The work ethic and life expectations of younger generations, starting with Millennials, can be a challenge. “Millennials are not driven by the same desires as earlier generations,” says Menkhaus. “They are driven largely by purpose and are not shy about it.” What is emerging from this shift, says Butler, is that while many businesses moved successfully from G1 to G2, it’s not clear the same will be true from G2 to G3. “G3 is the make-or-break generation,” says Butler. Younger workers are also more likely to demand the ability to work remotely, at least part of the time. “Remote used to be a perk,” says Butler. “Now it’s expected.” Remote work is fine for some positions but probably not for principals assuming ownership.

How long will Covid remain a factor? That’s anybody’s guess, but McLin says Federal mandates will cause adjustments to be made by construction companies that may affect business succession. “Backlog, cash flow and company size—the number of employees—are affected as contractors seek ways to circumvent these rulings,” says McLin.
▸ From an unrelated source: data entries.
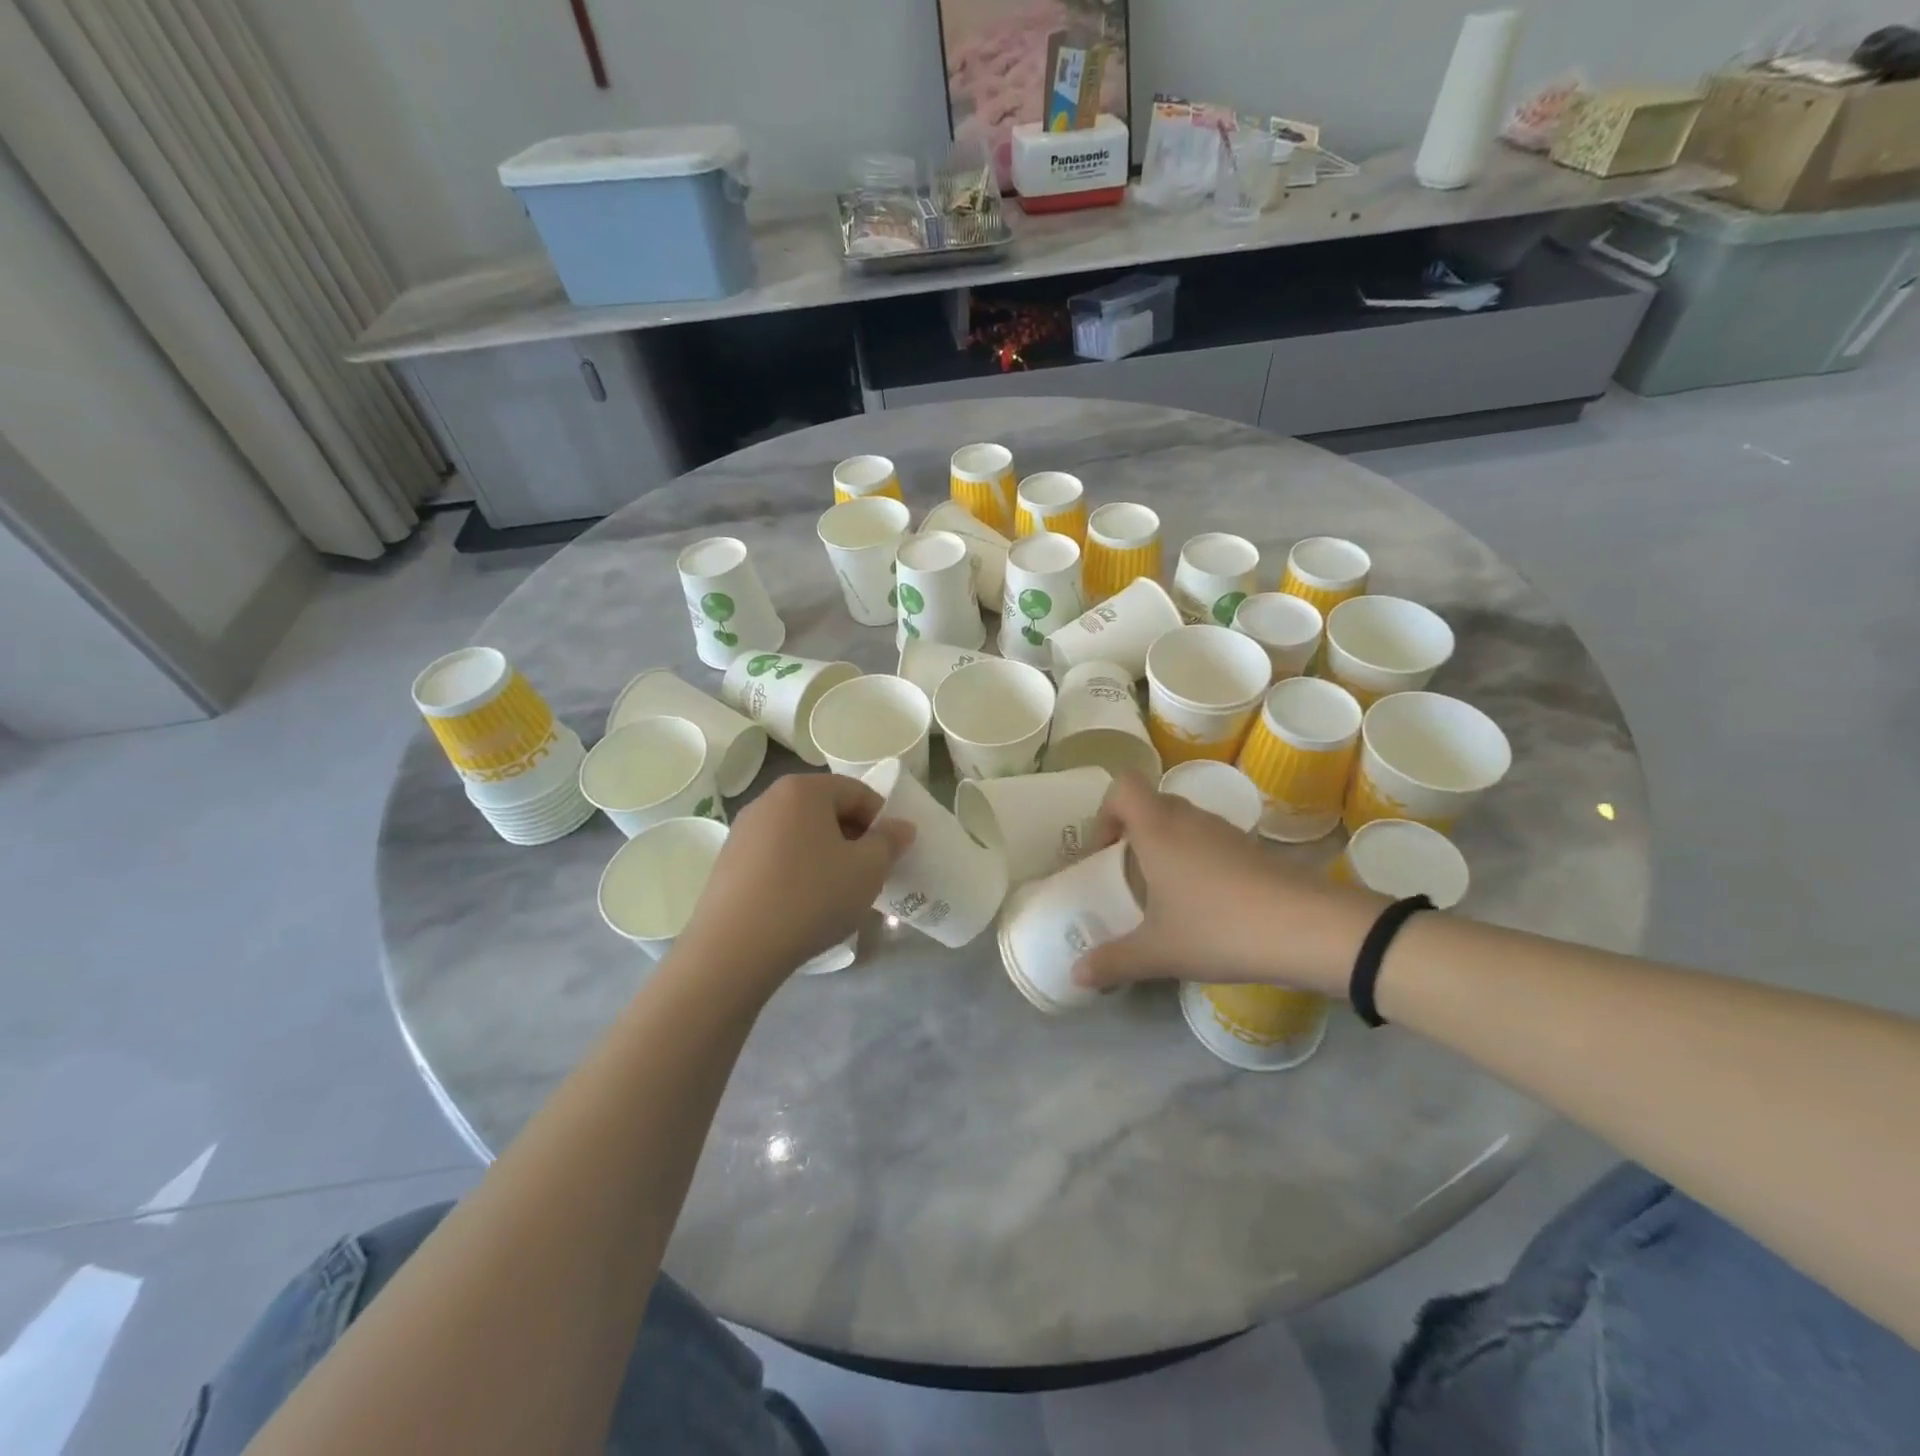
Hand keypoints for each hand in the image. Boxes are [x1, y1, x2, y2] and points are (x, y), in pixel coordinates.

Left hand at [678, 772, 913, 987]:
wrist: (735, 949)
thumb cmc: (811, 897)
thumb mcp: (867, 870)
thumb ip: (889, 841)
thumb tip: (901, 827)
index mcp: (803, 790)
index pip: (857, 792)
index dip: (880, 820)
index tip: (888, 855)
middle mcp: (769, 799)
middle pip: (825, 810)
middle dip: (852, 838)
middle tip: (866, 875)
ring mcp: (743, 830)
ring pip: (800, 835)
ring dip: (825, 856)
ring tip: (834, 894)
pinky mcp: (728, 862)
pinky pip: (776, 856)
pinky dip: (796, 871)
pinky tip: (801, 905)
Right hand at [1072, 775, 1383, 995]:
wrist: (1308, 929)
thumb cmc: (1219, 928)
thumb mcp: (1158, 952)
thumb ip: (1113, 961)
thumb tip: (1076, 976)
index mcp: (1157, 829)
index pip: (1123, 786)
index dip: (1106, 811)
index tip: (1106, 852)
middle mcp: (1189, 819)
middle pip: (1151, 803)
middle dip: (1133, 833)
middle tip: (1128, 875)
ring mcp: (1225, 832)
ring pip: (1183, 822)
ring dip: (1166, 846)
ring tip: (1164, 894)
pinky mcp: (1253, 849)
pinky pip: (1210, 841)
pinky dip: (1197, 860)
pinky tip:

Butler says there’s great value in outside expertise. “A peer group is helpful. Adding in a board of advisors providing you with expert advice, diverse perspectives and insight can take your business to the next level. You may also want to consider a board of directors with fiduciary responsibility depending on your circumstances.” She and Menkhaus point out that while the Goering Center, established in 1989, is the largest of such university-affiliated organizations, there are more than 50 of these across the country ready to provide valuable guidance and insight.

McLin offers three final tips. One, identify a tax-efficient way of making succession happen. Doing so will greatly enhance the likelihood of the ongoing success of the business. Two, get a true evaluation of the management and operations. Is the business sufficiently stable and evolved to withstand the disruption of ownership change? Three, get a qualified assessment of the business’s worth. Seller and buyer may be miles apart in their assessments and this will help narrow that gap. All three questions require the services of an expert outside the company.